30
Apr
09

Veteran Journalist Becomes Debut Novelist

Chicago Bureau Chief for the Wall Street Journal, Bryan Gruley is an award-winning reporter whose outstanding work includes one of the front-page stories about the 9/11 terrorist attacks that won the Journal a 2002 Pulitzer Prize for Breaking News. In addition to newspaper writing, Gruley loves hockey, and he loves small towns. He brings these three things together in the mystery Starvation Lake.

Starvation Lake is an Indie Next pick for April 2009, and has won Gruley comparison to Dennis Lehane by Publishers Weekly and Booklist. Set in wintery northern Michigan, it is a tale of small towns and their secrets, of hockey and of friendships, and of what it means to be a journalist. Cornerstone Books welcomes Bryan Gruley for a reading and book signing of Friday May 8th at 7pm.  Because I couldn’t wait until then to find out more about him and the book, he was kind enough to answer a few questions in advance.

The town of Starvation Lake is so fully imagined; I feel like I could walk down its streets and chat with all its residents.  Was it difficult using what you knew from real life and keeping it fictional?
Thanks. I didn’t really feel like I had to make a distinction. Some is strictly invented; some has its roots in things I’ve seen, heard, smelled and tasted; very little is a factual reproduction. It was more difficult getting the tone right so that I didn’t create a stereotype of a small town, something that some writers, especially newspaper writers, are prone to doing.

Are there things that do or don’t make Gus Carpenter a good journalist, in your view?  Why did it take him so long to look in the damn file cabinet?
Overall, Gus is a good journalist. He goes where he has to go, sees whom he has to see, and asks the questions he has to ask. His flaw here is his reluctance to confront the past, partly because of the pain it dredges up, partly because he innately (and rightly) discerns that nobody cares to hear about it anyway. Joanie’s persistence helps to focus him.
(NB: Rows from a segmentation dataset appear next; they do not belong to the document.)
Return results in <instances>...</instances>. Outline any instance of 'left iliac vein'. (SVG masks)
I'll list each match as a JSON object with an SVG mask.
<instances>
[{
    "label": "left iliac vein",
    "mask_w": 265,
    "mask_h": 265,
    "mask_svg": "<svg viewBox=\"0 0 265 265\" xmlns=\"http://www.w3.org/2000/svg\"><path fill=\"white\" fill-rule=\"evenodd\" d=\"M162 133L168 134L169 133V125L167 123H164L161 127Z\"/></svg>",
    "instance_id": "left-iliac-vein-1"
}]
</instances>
Were there any surprises for you in writing and publishing your first novel?

Plenty. On the practical side, I was flummoxed by how hard it would be to keep everything straight. Funny, but you forget some of what you wrote eight chapters and six months ago. But more important, I was surprised at how the characters exerted their will over what happened. I was not surprised to get rejections from publishing houses, but 26, well, I guess I hoped I’d get a deal before they became so numerous. But I was lucky because those rejections made it possible for me to join with my gifted editor at Touchstone, Trish Grader.

What are you reading now?  What’s your favorite book ever?
I am reading Michael Harvey’s second novel, The Fifth Floor. It’s great (and Michael, as you probably know, is from Boston, though his novels are set in Chicago). Favorite novel ever? That’s a toughie. Loved The Catcher in the Rye, Sophie’s Choice, The Old Man and the Sea, and many others. One I will never forget is The Crisscross Shadow, a Hardy Boys book that was the first book-length fiction I ever read, as a boy.

I hope you’ll join me in welcoming Bryan to Salem next Friday!